Quoted from my comment reply below:
Madoka most resembles a Bodhisattva right after her wish was granted. I believe that is when she becomes an enlightenment-being, someone who has been enlightened or is bound for enlightenment. As she flies around to all the magical girls and purify their gems, she is like the Bodhisattva. She will soon escape from Samsara but is staying around for just for a few more moments to save people.
I would argue further that when she finally disappear — when she sheds any form — and becomes simply a force of nature, that’s the Madoka version of attaining nirvana, and reaching Buddhahood.
2DT points suggests lovely the Bodhisattva parallels in a comment below:
A certain story goes that a girl was about to reach nirvana and leave the cycle of existence.
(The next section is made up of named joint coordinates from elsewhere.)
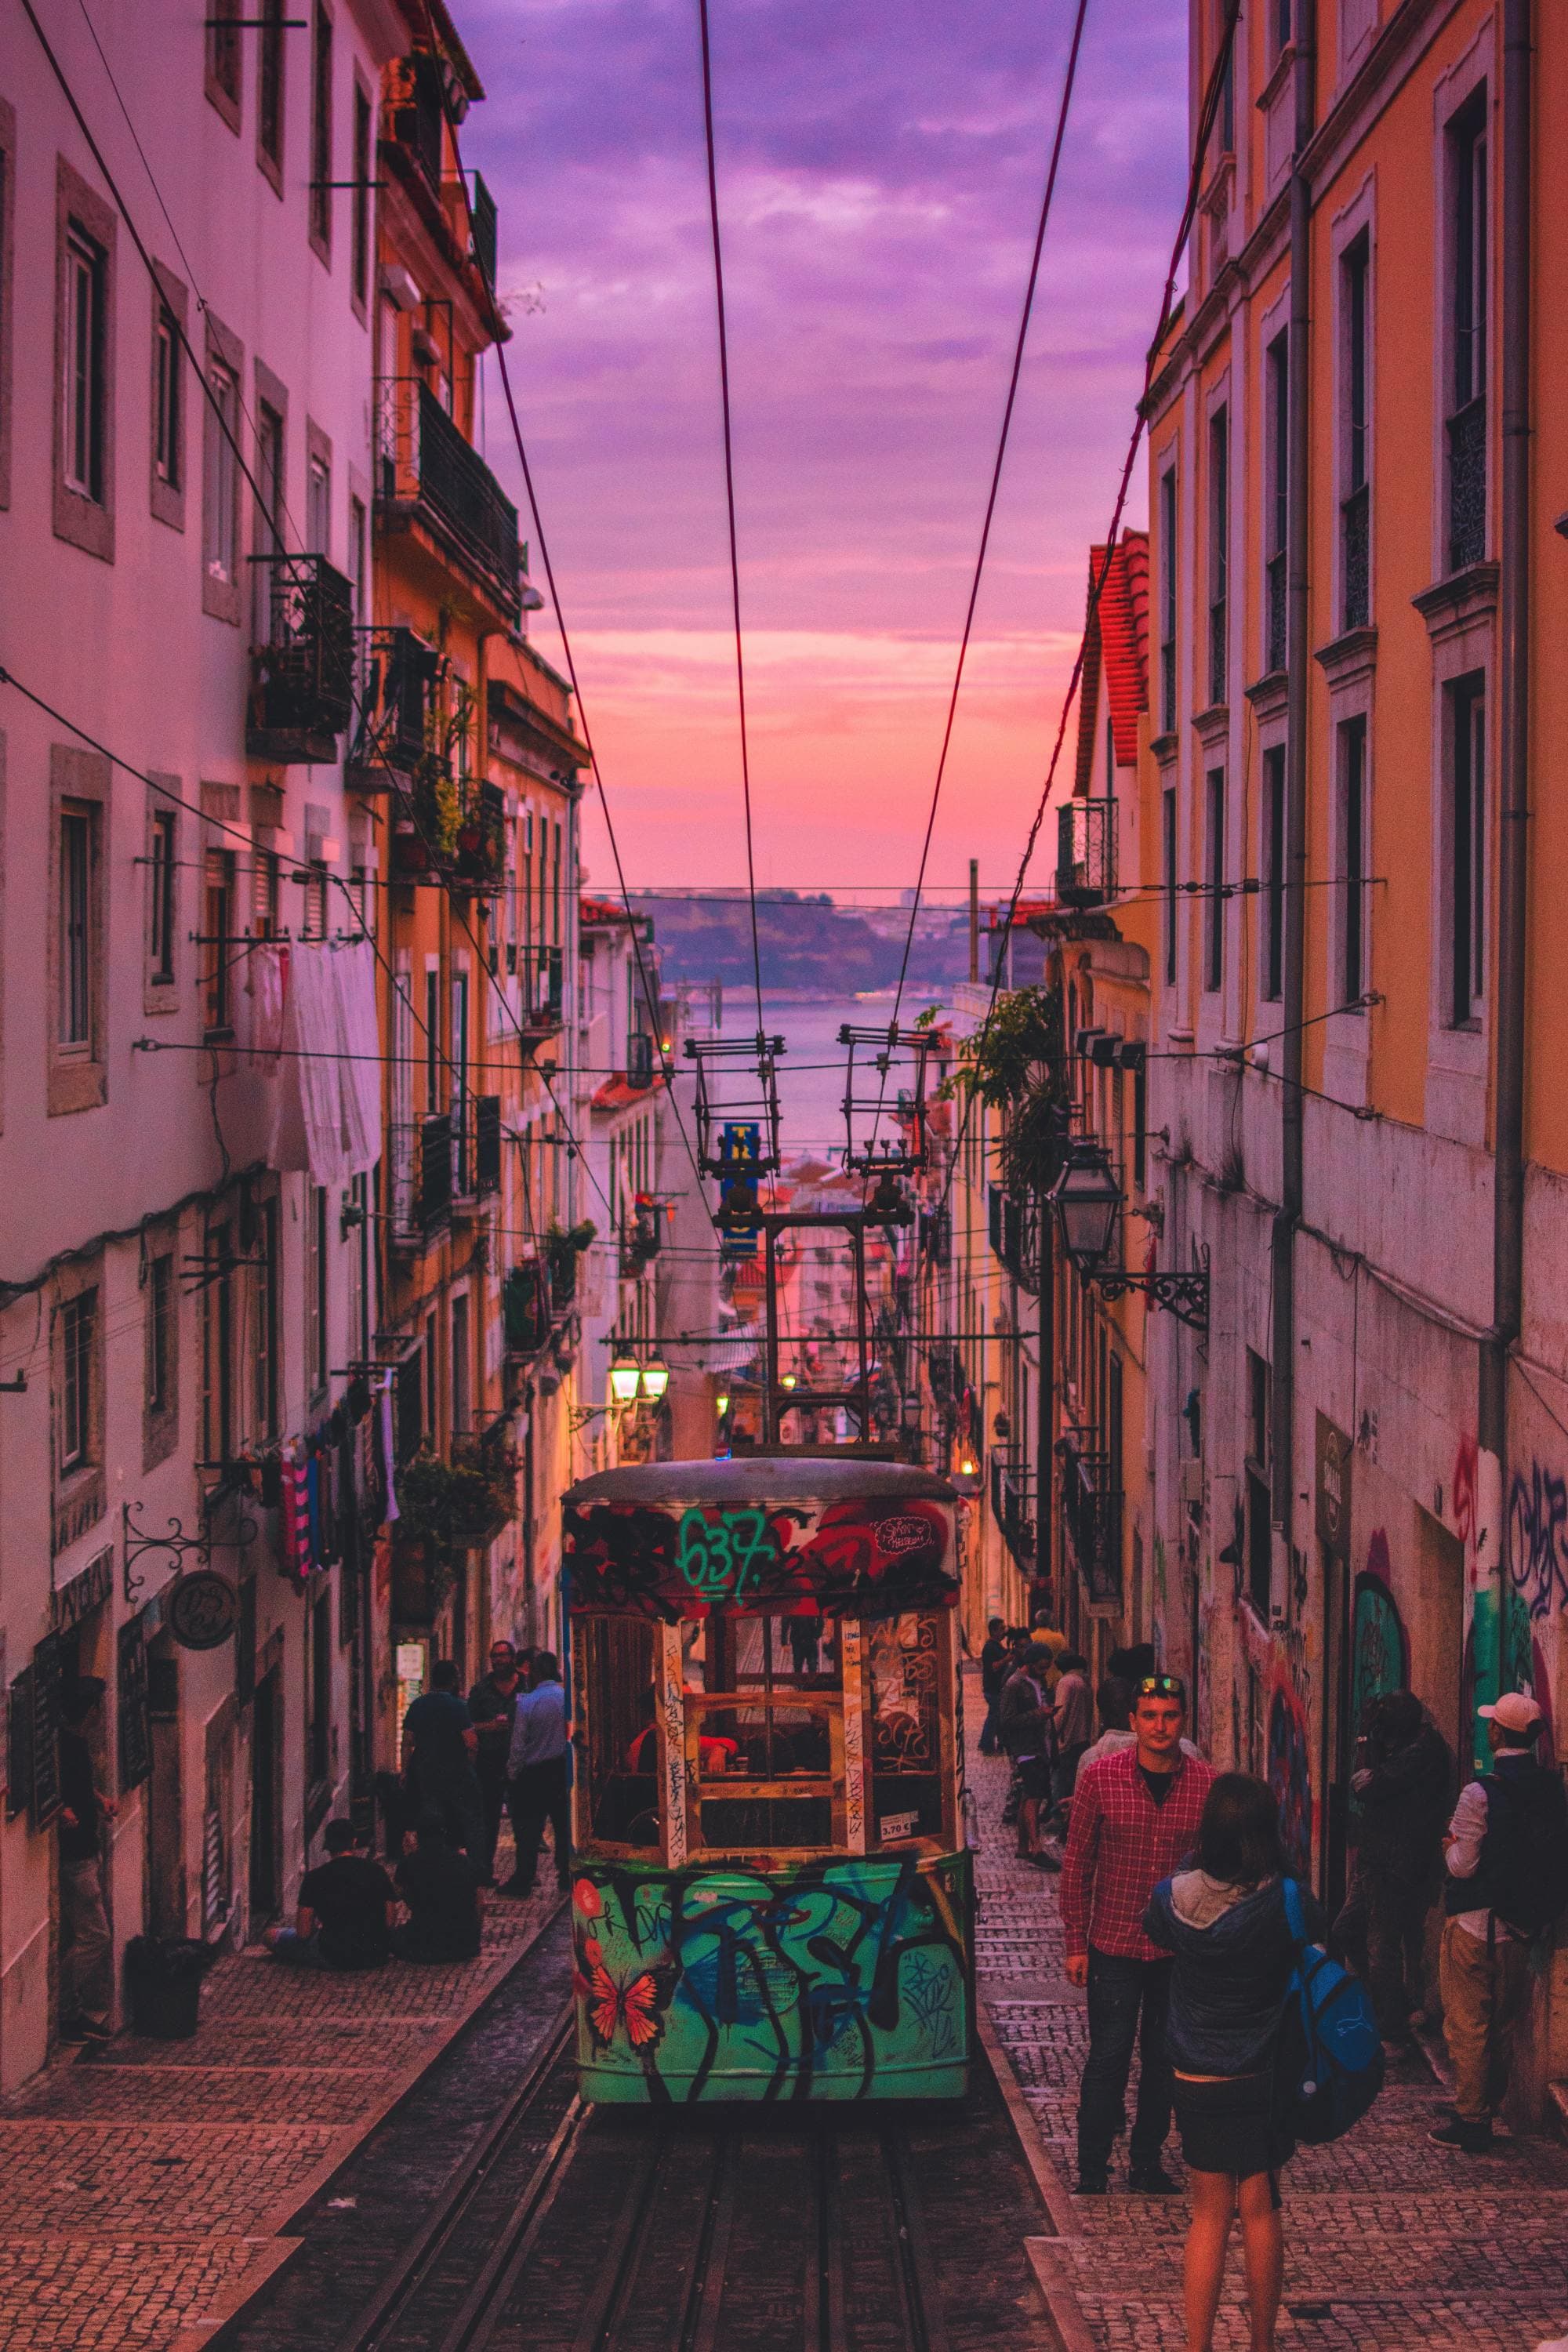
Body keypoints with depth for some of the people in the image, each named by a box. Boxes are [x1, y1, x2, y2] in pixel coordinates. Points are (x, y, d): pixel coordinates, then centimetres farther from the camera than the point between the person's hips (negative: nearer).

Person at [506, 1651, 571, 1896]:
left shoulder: (526, 1704, -11)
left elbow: (518, 1747, -9)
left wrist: (512, 1775, 1)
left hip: (534, 1774, -3)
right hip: (563, 1771, 3)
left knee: (529, 1830, 4)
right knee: (564, 1826, 11)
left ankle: (523, 1881, 6)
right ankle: (567, 1878, 14)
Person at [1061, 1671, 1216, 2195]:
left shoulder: (1206, 1784, -3)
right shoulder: (1100, 1778, -6)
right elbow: (1077, 1864, 0)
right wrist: (1076, 1942, -2)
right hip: (1114, 1947, -2)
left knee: (1164, 2060, 11)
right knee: (1109, 2058, 0)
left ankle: (1148, 2161, 24)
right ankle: (1092, 2167, 11)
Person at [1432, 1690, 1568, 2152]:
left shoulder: (1481, 1793, -20)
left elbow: (1462, 1865, -18)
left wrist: (1451, 1845, 2)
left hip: (1476, 1926, -6)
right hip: (1524, 1924, 6)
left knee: (1467, 2026, 3)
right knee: (1503, 2024, 18)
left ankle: (1470, 2122, 7)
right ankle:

But just short of the last step, she looked back and saw the suffering of mankind, and it moved her so deeply that she decided to postpone enlightenment until she freed everyone on earth. She became Kannon, the first bodhisattva and the Goddess of Mercy.
There are other bodhisattvas as well. One, Maitreya, is only a prophecy: He’s supposed to teach the perfected dharma in a future age. But his enlightenment transcends linear time and reverberates even here, in the past.
— 2DT (2D-Teleidoscope)
Other Visual Symbolisms
Buddhism pervades Madoka Magica not just in its themes and concepts, but in the visual symbolisms as well. There is a clear parallel between seeds and gems. The karmic seeds and the fruition of consequences (vipāka) are oft visually represented as grief seeds and the organic components of witches.
Another interesting visual is the use of dissipating flames. As explained earlier, one part of the definition of nirvana (also the ending of suffering) is the extinguishing of the flames ignorance. In fact, nirvana literally means snuffed out. When Madoka ascends to her new form, she “snuffs out” the various grief seeds.
Perhaps the most outstanding symbol for me is the white elephant. When Walpurgisnacht first arrives, Homura —the girl who “births” the Madoka in this current timeline— is first greeted by an elephant. The Buddha, the founder of Buddhism, was born for the last time as Siddhartha. Legend says that on the night Siddhartha was conceived, his mother dreamt of an elephant as well.
And, like the Buddha, Madoka eventually reaches nirvana, a deathless existence outside of karmic laws.
Goddess, I love this anime!
- Buddhist principles mostly drawn from ideas accepted by both major branches, Theravada and Mahayana. The post focuses more on Buddhist world views and philosophies instead of the religion’s theistic aspects. In fact, Buddhism is often seen as a nontheistic religion because of its rejection of a prime mover.
- Karma, nirvana, suffering, and other concepts simplified because interpretations of these terms can go on for pages. For example, I called karma “amoral” although it does deal with the moral sphere, because of various complicating reasons. I go into further detail in a comment below.
- Goddess in the Buddhist sense has a much different meaning from that of monotheistic and even polytheistic religions. The use of the term in this post is mostly rhetorical.
- Terms and ideas in this post are from a Buddhist perspective. Other religions, most notably Hinduism, may have similar ideas, but are often quite different in some key points.
- There are plenty of references to other religion as well, including a painting of Michaelangelo’s Creation of Adam. I do believe though that the nontheistic take on Madoka’s final change (her existence outside the timelines is explained as a fundamental part of the new universe) is more in line with the Buddhist world view. Of course, that is not to say the story does not parallel the doctrines of other religions. After all, it is surprising how similar many religions are to each other.
- It is fun to go back and read past speculations on this series.